I'm not really into type-safety as a concept
Maybe you should be.
for code to scale well, be reusable, be robust etc... it needs to be type safe.
I don't think it needs to be type safe, though it surely does help. Lots of people write code in C++, a language which has relatively weak type safety (because pointers can be converted to and from arbitrary integers). Nevertheless, C++ is also a language which has been designed to encourage code reuse via robust code encapsulated in classes.
Also, don't confuse static type checking with type safety. Some would argue that dynamically-checked languages are every bit as "type safe"; they just do their type system verifications at runtime instead of compile time.
Langueges like C# take type-safety seriously
Indeed.
generics in C# are considerably more typesafe than C++ templates.
I don't see any evidence for this assertion. Type checking on generics is different than type checking on templates, but both are type checked. The fundamental difference is that a generic assumes that any type that meets the constraints could be the type argument and therefore requires the program to pass static type checking for any possible type argument.
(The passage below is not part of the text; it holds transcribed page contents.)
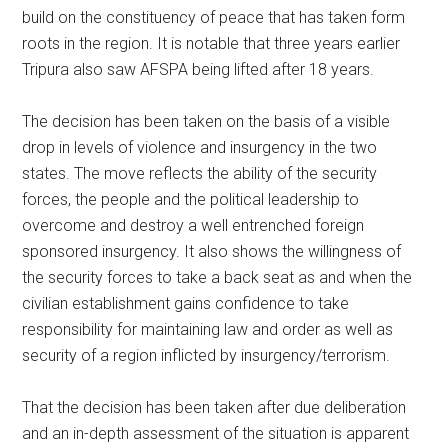
build on the constituency of peace that has taken form
roots in the region. It is notable that three years earlier
Tripura also saw AFSPA being lifted after 18 years.
The decision has been taken on the basis of a visible
drop in levels of violence and insurgency in the two
states. The move reflects the ability of the security
forces, the people and the political leadership to
overcome and destroy a well entrenched foreign
sponsored insurgency. It also shows the willingness of
the security forces to take a back seat as and when the
civilian establishment gains confidence to take
responsibility for maintaining law and order as well as
security of a region inflicted by insurgency/terrorism.
That the decision has been taken after due deliberation
and an in-depth assessment of the situation is apparent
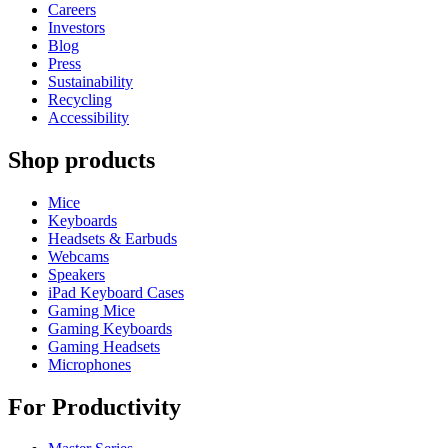
Careers
Investors
Blog
Press
Sustainability
Recycling
Accessibility
Shop products
Mice
Keyboards
Headsets & Earbuds
Webcams
Speakers
iPad Keyboard Cases
Gaming Mice
Gaming Keyboards
Gaming Headsets
Microphones
For Productivity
Templates on the other hand only require the type arguments that you actually use to pass static type checking.
Even ArrayList which is considered not as typesafe as List<T>
being that it is a List<object>
is much more typesafe than for example a List<dynamic>
, which I think should be possible but is certainly obscure.
Well, dynamic is an interesting case. Like I said before, dynamic basically means "move the type checking of this thing to runtime".
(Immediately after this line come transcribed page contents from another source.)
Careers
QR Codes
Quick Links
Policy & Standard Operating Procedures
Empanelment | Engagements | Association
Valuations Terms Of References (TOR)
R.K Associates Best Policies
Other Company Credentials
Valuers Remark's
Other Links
I wonder why, again using C# as an example there is still null. I can see how in some respects it is faster than ensuring everything is constructed by default but isn't it a huge type-safety issue
You are right to raise this concern; nulls do throw a difficult problem at the type checker. One would like a statically-typed language to be "memory safe" -- to ensure that no invalid bit pattern ever makes its way into a variable annotated with a particular type. C# (outside of the unsafe subset) achieves this goal except that the all-zero null reference bit pattern is always legal in a variable annotated with a reference type, even though that bit pattern refers to no valid object.
You can certainly come up with languages that do not have null references and are statically type checked; Haskell is a good example. Why not do the same in C#?
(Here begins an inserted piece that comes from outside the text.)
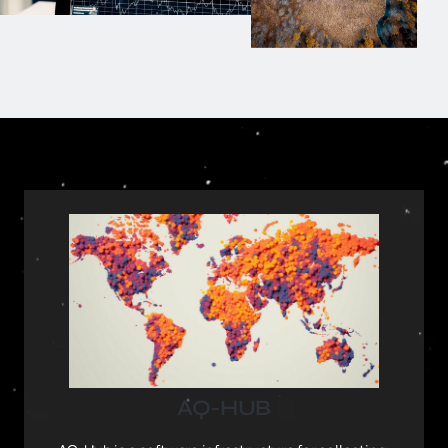
AQ-HUB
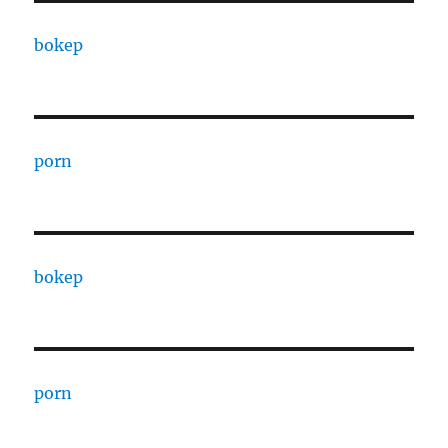
bokep
porn
bokep
porn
Historical reasons. Null references are very useful, despite their dangers, and C# comes out of a long tradition of programming languages which allow null references.
I personally would have preferred it if we'd baked nullability into the framework from day one, so that you could have nullable or non-nullable value types, and nullable or non-nullable reference types. Remember that the next time you design a type system from scratch.
also requires extra time-consuming runtime checking for the computer to throw null exceptions and the such
That's actually not that bad. The way these things are usually implemented is the virtual memory page that contains the null pointer is marked as not readable, writable or executable. An attempt to do so then results in an exception raised by the hardware. And even in the cases where you do have to do a null check, comparing a register to zero is pretty quick.
There are worse problems. For example, arrays aren't "type safe" either in the sense that you can't statically type check whether a program is guaranteed to access only valid indices of an array. The CLR does a lot of work to make sure that every array access is valid.
Unsafe array covariance is also problematic; this is a bona-fide problem with the type system. We have to do type checks every time you write an element of a more-derived type to an array of its base type. That's my candidate for "worst feature" of the CLR.